Introduction: RGB Aquarium Lights With Sunsets and Sunrises

About: I build stuff because it isn't available to buy, or is too expensive, or the ones you can buy don't do what I want them to. Sometimes I don't have a reason, I just want to build something. For me it's about t…

Replacing florescent tubes (T8) with RGB LED lights, so gently fade between day time and night time via a sunrise, and sunset approximation.

My fish visibly freak out when the timer turns the fluorescent tubes off, or when they flicker on.

Unfortunately, Fluorescent tubes can't be dimmed either, which means I can't have them gently fade on or off.

LED replacement tubes are expensive, and could be dimmed. but getting them to gradually turn on or off on a timer isn't a product I could find. LED tubes also don't put out as many lumens as fluorescent tubes.

My Axolotl doesn't seem to be able to catch fish in the day time, but has a feast at night. So I want a night light to give the other fish a chance. I tried one off eBay, it was too bright.

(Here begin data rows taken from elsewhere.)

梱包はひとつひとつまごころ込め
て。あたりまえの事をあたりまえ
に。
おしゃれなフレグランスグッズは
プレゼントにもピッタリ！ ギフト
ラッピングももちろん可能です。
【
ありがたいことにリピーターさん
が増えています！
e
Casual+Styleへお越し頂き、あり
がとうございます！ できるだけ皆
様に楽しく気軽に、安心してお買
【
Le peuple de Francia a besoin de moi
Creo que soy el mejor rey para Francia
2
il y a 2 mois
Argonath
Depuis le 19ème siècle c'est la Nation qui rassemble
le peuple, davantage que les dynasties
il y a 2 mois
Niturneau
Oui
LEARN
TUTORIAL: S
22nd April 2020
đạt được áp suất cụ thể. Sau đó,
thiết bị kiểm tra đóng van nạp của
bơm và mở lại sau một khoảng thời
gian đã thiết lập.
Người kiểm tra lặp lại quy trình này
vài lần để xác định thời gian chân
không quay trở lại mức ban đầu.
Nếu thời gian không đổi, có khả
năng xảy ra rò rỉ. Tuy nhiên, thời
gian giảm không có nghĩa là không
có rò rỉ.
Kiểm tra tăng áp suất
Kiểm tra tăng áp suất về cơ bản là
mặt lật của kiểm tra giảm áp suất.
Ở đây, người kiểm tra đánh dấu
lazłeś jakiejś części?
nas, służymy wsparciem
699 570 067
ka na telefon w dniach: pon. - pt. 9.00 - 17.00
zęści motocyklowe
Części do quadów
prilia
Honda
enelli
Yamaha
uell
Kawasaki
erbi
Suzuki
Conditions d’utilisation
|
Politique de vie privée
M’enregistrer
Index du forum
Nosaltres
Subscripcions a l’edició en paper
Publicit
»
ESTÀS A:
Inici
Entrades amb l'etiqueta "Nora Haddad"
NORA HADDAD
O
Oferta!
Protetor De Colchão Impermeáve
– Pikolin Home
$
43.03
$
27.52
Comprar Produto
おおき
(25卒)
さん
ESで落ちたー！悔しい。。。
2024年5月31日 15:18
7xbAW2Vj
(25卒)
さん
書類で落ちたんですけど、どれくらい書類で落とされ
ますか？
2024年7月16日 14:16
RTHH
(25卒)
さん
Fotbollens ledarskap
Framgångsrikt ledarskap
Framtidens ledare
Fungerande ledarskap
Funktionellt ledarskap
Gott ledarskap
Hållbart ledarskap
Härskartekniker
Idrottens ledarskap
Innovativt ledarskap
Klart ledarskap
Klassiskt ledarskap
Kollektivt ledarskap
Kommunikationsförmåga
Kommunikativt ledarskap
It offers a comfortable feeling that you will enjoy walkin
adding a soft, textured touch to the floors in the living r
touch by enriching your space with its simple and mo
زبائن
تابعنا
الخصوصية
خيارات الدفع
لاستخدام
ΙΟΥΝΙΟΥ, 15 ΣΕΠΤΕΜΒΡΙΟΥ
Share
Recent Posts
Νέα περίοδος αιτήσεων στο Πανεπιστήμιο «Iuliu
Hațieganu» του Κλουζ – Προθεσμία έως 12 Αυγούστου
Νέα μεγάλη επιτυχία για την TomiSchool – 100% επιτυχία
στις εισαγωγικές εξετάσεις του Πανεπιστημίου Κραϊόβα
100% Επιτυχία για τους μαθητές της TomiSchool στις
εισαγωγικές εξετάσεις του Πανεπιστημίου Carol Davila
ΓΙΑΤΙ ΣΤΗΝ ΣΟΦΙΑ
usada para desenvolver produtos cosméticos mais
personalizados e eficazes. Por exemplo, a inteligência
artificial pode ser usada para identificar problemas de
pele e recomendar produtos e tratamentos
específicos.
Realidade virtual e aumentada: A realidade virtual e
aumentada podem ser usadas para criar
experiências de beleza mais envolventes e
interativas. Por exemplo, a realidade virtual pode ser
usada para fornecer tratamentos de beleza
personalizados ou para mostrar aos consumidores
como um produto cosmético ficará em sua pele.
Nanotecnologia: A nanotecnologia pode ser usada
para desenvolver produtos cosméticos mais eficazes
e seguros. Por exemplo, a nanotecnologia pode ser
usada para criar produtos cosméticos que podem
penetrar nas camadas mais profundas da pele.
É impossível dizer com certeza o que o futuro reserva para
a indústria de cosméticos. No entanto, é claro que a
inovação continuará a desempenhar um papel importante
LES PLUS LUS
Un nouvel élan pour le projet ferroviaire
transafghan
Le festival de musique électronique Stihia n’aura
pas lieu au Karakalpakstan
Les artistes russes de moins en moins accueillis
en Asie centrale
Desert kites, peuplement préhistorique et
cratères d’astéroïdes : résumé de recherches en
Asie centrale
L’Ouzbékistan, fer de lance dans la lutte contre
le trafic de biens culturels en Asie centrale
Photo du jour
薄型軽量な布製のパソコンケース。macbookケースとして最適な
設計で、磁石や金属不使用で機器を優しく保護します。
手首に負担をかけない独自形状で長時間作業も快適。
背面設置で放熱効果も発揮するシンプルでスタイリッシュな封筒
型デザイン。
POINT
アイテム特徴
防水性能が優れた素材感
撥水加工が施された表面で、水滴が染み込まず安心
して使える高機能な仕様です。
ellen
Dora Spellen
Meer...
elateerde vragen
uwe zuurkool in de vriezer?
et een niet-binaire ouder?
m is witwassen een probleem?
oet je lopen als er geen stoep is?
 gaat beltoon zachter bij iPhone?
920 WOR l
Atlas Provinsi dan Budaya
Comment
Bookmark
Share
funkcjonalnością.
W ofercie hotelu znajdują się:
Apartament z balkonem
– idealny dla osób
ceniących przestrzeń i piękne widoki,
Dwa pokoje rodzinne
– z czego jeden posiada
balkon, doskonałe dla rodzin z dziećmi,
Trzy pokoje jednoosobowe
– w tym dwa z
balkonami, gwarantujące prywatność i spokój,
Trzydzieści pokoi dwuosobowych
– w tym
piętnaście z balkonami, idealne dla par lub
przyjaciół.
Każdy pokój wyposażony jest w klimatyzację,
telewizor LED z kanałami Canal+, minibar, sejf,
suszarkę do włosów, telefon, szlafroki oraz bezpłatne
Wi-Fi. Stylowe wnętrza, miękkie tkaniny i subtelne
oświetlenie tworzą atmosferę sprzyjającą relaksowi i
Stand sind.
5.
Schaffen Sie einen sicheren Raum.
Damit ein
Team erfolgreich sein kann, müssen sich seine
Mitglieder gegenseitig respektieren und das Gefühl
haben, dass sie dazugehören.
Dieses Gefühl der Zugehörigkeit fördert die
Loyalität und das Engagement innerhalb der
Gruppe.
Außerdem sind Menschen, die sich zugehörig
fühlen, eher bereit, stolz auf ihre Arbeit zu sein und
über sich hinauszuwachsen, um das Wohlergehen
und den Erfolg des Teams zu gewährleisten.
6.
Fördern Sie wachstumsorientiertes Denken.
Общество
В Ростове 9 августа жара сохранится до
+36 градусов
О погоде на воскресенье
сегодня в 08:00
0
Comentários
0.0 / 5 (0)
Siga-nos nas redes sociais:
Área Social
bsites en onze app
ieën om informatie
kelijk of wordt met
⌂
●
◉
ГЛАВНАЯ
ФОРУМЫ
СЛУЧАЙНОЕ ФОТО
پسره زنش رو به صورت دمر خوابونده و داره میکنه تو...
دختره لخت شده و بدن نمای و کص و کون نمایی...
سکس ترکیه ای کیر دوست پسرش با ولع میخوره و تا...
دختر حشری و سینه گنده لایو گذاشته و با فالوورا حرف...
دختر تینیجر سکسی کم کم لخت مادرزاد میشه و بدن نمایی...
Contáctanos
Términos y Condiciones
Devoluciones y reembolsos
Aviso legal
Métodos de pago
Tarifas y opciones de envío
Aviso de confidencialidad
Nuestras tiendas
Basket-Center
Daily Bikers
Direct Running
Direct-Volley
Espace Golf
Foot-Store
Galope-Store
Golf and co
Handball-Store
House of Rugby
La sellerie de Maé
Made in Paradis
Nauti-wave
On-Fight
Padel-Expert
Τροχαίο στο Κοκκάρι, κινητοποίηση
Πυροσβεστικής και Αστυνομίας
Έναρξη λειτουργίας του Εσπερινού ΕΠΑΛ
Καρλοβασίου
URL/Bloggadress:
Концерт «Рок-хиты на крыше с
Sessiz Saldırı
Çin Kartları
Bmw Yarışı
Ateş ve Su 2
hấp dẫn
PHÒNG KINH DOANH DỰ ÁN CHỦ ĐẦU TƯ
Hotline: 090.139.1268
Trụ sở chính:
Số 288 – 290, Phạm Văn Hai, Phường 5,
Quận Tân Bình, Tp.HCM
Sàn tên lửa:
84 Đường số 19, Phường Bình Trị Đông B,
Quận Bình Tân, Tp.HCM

What I want is; very low intensity lights at night. fading gently into bright light in the day time, then back out in the evening. To achieve this I plan to use RGB LED strips, an Arduino to control the light hue and intensity, and a RTC (Real time clock) to make the transitions happen at the right times.

Step 1: The Plan

Waterproofing is hard. So I want to use what I've got, and has been working so far. The plan is to replace the fluorescent tubes, with my custom equivalent. To do this I will need:

  1. Plastic tube of the same OD (26mm) as the fluorescent tube.
  2. Aluminium tube (16mm OD) to wrap the LED's around, as a heat sink, and former.
  3. 5050, 60 LED/m, RGB, 1-1.2A per meter. 12V, 4.5m needed per 900mm tube.
  4. Need Arduino to do PWM the RGB LEDs
  5. Need RTC so Arduino knows what time it is
  6. Need a power amp, because the Arduino can't put out enough currant to drive the LED's
  7. Need a >130W PSU to power it.

I bought two 5m kits off amazon because it was cheaper than buying PSU's separately. The two laptop style PSU's were 2-2.5A rather than 5A the website toted them to be, or that the labels on them suggested. So the lights weren't that bright, one PSU died within 10 hours, and the other isn't up to the job. My advice; avoid buying bundled PSU's, they probably won't be up to the task. And make sure the PSU you buy, is well over spec'd to ensure it's not put under too much strain.

Also, at full whack, my 9m of RGB is pulling 65.5w. That's only about 6 Amps. So my 20 amp PSU is too far over spec.

Step 2: Getting the Lights Ready

    1. First I ripped out the wiring from the fluorescent system.
    2. Then I cut down the plastic and aluminium tube to fit. Same length as the original tube will work once the connectors are gutted.
    3. The tubes need the edges chamfering it so that it doesn't catch any LEDs or seal
    4. Check the LED strips are fully working, no dead pixels
    5. Wrap the strip around the aluminium tube at a tight angle. Like a helix.it should touch itself edge to edge on the next layer.
    6. Slide the led wrapped aluminium tube into the plastic tube.
    7. You will have to drill out your connectors to make enough room for the ribbon to get through into the hood.
    8. screw it all up
    9. clip it back together
    10. give it another test

    Step 3: Arduino Wiring and Programming

    There is a photo of the wiring.

    I've attached the program for you.

    It's a bit counter intuitive because the LED's are common Anode (+ve 12v). So it works by grounding the pin. 255 is 12v, so the potential difference is 0v between it and the 12v common anode. So in this situation they're off. 0 PWM is 0v, 0v to 12v, is 12v potential difference, so 0 PWM is 100% on.

    It changes by 1 of 255 per second on each channel, Red, Green, and Blue.

    When the Arduino turns on, all the outputs go to 0. So the grounded pins make the lights come on full whack for a moment. But it quickly initialises and sets the lights to the correct level.

    I've programmed it to start from night mode, sequentially until it catches up with the cycle it should be in. This will take 13 minutes maximum.

    Step 4: Results

    The lights are plenty bright enough, but not as bright as I expected. I ended up turning the blue down a bit so that it gave a "warmer", more daylight like light.

    It transitions between modes so gently, you often don't notice it's happening. The fish seem much happier. I have a reclusive Pleco, and she never used to come out when you were in the room, now she comes out as soon as it's in night mode. Sometimes twilight and daylight too.

    You can end up with some strange intermediate hues as it transitions. This is because the Red, Green, and Blue, channels are changed by 1 unit per second. Not proportionally. This could be fixed with a little coding to limit the difference between each variable during a transition, or to change the values proportionally, which would avoid the occasional odd colour tinge.

    • Would I do it again?
      • Yes
    • Would I recommend it to others?
      • For ease of use, yes.
      • For serious fish keepers who care about the intensity and wave length of light for plant health: possibly not.
      • Having said this, my plants are doing fine. Possibly better than with the old lights!